Several companies this month disclosed potential export control or sanctions violations or updated the status of their current disclosures, including an information technology services company, an investment firm and a digital asset services company. The potential violations involve a business trying to exit the Russian market, a company potentially illegally sending export-controlled data and a firm waiting years for a response to two sanctions disclosures.
The U.S. should convince the U.N. to harmonize its sanctions lists with U.S. trade blacklists, a House Financial Services subcommittee heard during a hearing last week. Aligning the lists could require the World Bank and other international organizations to adhere to U.S. sanctions, one witness said, and help the U.S. extend the reach of its restrictions against China.
A European Parliament committee is pushing for new rules that could allow the bloc to more quickly and efficiently seize sanctioned assets. The rules, approved as part of a draft position by the Civil Liberties, Justice and Home Affairs Committee this week, would harmonize the authorities of individual European Union member states’ asset recovery offices to “make cross-border investigations more efficient” and increase information sharing, including on “beneficial ownership registries, securities and currency information, customs data and annual financial statements of companies,” the Parliament said in a May 23 press release. They also would close “loopholes” by “ensuring assets can be frozen quickly, with temporary urgency measures where necessary” and “crack down” on those evading asset seizures through help from a third party.
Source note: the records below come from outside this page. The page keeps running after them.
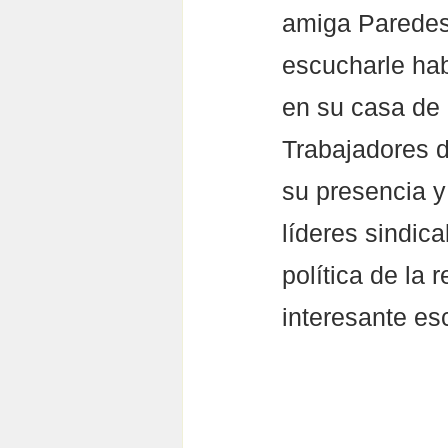
amiga Paredes 
escucharle hab
en su casa de 
Trabajadores d
su presencia y
líderes sindica
política de la 
interesante es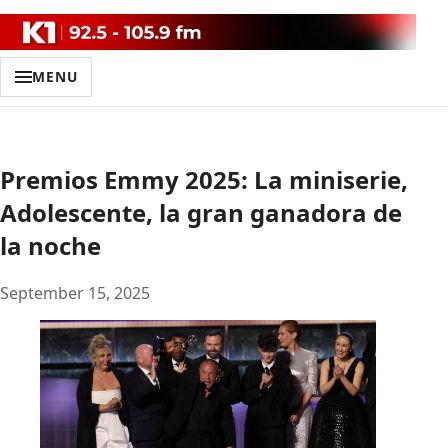
MENU
Premios Emmy 2025: La miniserie,
Adolescente, la gran ganadora de
la noche
September 15, 2025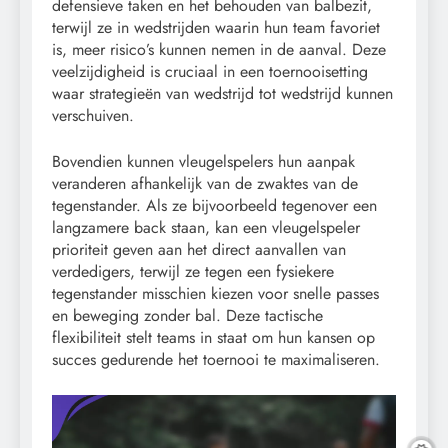
defensieve taken en het behouden van balbezit,
terwijl ze in wedstrijden waarin hun team favoriet
is, meer risico’s kunnen nemen in de aanval. Deze
veelzijdigheid is cruciaal in een toernooisetting
waar strategieën van wedstrijd tot wedstrijd kunnen
verschuiven.
Bovendien kunnen vleugelspelers hun aanpak
veranderen afhankelijk van de zwaktes van de
tegenstander. Als ze bijvoorbeeld tegenover een
langzamere back staan, kan een vleugelspeler
prioriteit geven aan het direct aanvallen van
verdedigers, terwijl ze tegen een fysiekere
tegenstander misschien kiezen voor snelle passes
en beweging zonder bal. Deze tactische
flexibiliteit stelt teams in staat om hun kansen op
succes gedurende het toernooi te maximaliseren.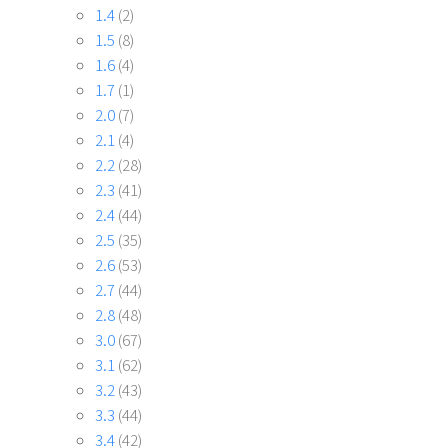
1.4
(2)
1.5
(8)
1.6
(4)
1.7
(1)
2.0
(7)
2.1
(4)
2.2
(28)
2.3
(41)
2.4
(44)
2.5
(35)
2.6
(53)
2.7
(44)
2.8
(48)
3.0
(67)
3.1
(62)
3.2
(43)
3.3
(44)
3.4
(42)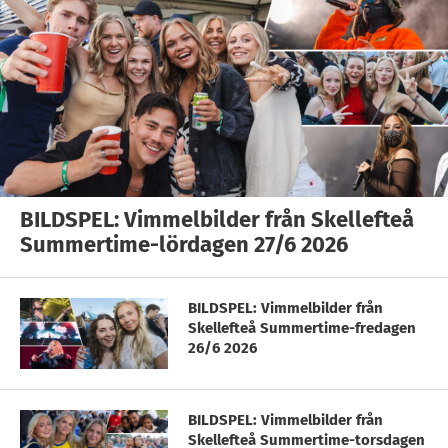
BILDSPEL: Vimmelbilder från Skellefteå
Summertime-lördagen 27/6 2026
BILDSPEL: Vimmelbilder från
Skellefteå Summertime-fredagen
26/6 2026
BILDSPEL: Vimmelbilder från
Skellefteå Summertime-torsdagen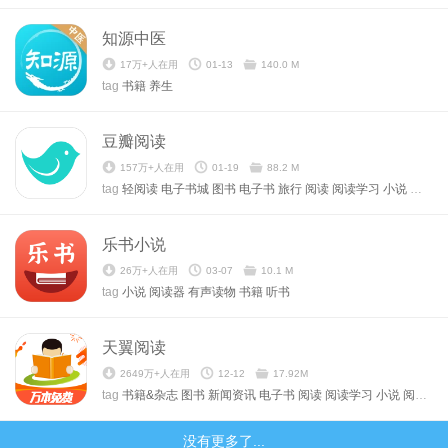
知源中医
17万+人在用
01-13
140.0 M
tag
书籍
养生
豆瓣阅读
157万+人在用
01-19
88.2 M
tag
轻阅读
电子书城
图书
电子书
旅行
阅读
阅读学习
小说
书籍
乐书小说
26万+人在用
03-07
10.1 M
tag
小说
阅读器
有声读物
书籍
听书
天翼阅读
2649万+人在用
12-12
17.92M
tag
书籍&杂志
图书
新闻资讯
电子书
阅读
阅读学习
小说
阅读器
没有更多了...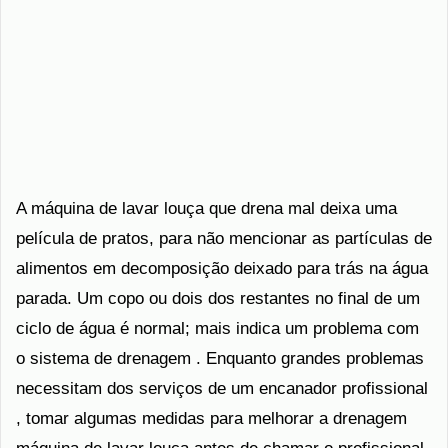
A máquina de lavar louça que drena mal deixa uma
película de pratos, para não mencionar as partículas de
alimentos em decomposição deixado para trás na água
parada. Um copo ou dois dos restantes no final de um
ciclo de água é normal; mais indica um problema com
o sistema de drenagem . Enquanto grandes problemas
necessitam dos serviços de um encanador profissional
, tomar algumas medidas para melhorar a drenagem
Confiscated assets could also be used to compensate victims or put toward “social or public interest purposes.”
U.S. exports of semiconductors to China fell by about $2.9 billion in 2022, “wiping out” growth the industry saw the year before, the U.S.-China Business Council said in a report this week. The decline was partly due to the Biden administration’s sweeping chip controls released in October (see 2210070049), the report said, adding that the “more frequent use of export controls over the last few years has led Chinese customers to deprioritize American products when there are viable domestic and third-country suppliers.”
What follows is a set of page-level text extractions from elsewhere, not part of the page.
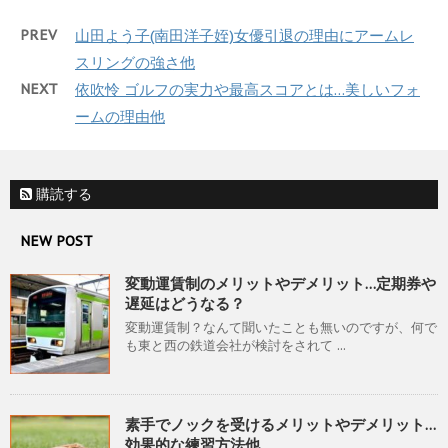
PREV
山田よう子(南田洋子姪)女優引退の理由にアームレ
スリングの強さ他
NEXT
依吹怜 ゴルフの実力や最高スコアとは…美しいフォ
ームの理由他
購読する
NEW POST
変動運賃制のメリットやデメリット…定期券や
遅延はどうなる？
変動運賃制？なんて聞いたことも無いのですが、何で
も東と西の鉄道会社が検討をされて ...
素手でノックを受けるメリットやデメリット…
効果的な練習方法他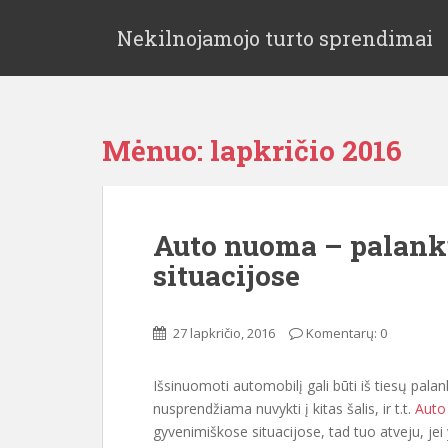
Nekilnojamojo turto sprendimai
Mėnuo:
lapkričio 2016
Auto nuoma – palanku
situacijose
27 lapkričio, 2016
Komentarų: 0
Išsinuomoti automobilį gali būti iš tiesų pa
nusprendžiama nuvykti į kitas šalis, ir t.t.
Auto
gyvenimiškose situacijose, tad tuo atveju, jei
The Office of Foreign Assets Control on May 25 removed more than 20 entries from its Specially Designated Nationals List. The entries were originally added for counter-narcotics sanctions reasons and include people and companies located in Colombia and Venezuela. OFAC didn’t provide more information.
The Office of Foreign Assets Control this week sanctioned Ivan Aleksandrovich Maslov, a Mali-based official with the sanctioned Russian private military company Wagner Group. Maslov purportedly leads the Wagner Group’s mercenary units in Mali, working as part of an organization that has committed “widespread human rights abuses” and may be trying to evade sanctions on imports of military equipment for use against Ukraine, the Treasury Department said.
The Commerce Department should amend several portions of its proposed guardrails on recipients of Chips Act funding, including measures that could prevent the U.S. chip industry from participating in international standards bodies or inhibit “routine” business activities, trade groups and technology companies said in comments released this week. Some said Commerce should also limit which companies qualify as “foreign entities of concern” and revise the rule’s proposed definition for “legacy semiconductor” to more closely align with export controls.
The U.K. Department for Business and Trade released new guidance covering Russia-related sanctions circumvention. The guidance addresses ways companies can conduct sanctions due diligence, how companies try to "covertly" acquire goods through the procurement cycle and several red flags and "risk indicators."
Republicans leaders this week criticized China's decision to ban certain sales from U.S. chip company Micron (see 2305220053), saying the move was politically driven and lacked evidence.
The State Department needs to answer for media reports that it “held back” human rights sanctions and export controls on China following the U.S. discovery of a Chinese reconnaissance balloon in American airspace earlier this year (see 2302100072), said Rep. Michael McCaul of Texas. McCaul, the top Republican on the House Foreign Affairs Committee, cited a recent Reuters report that said the State Department was trying to “limit damage to the U.S.-China relationship” and pushed back on new trade restrictions.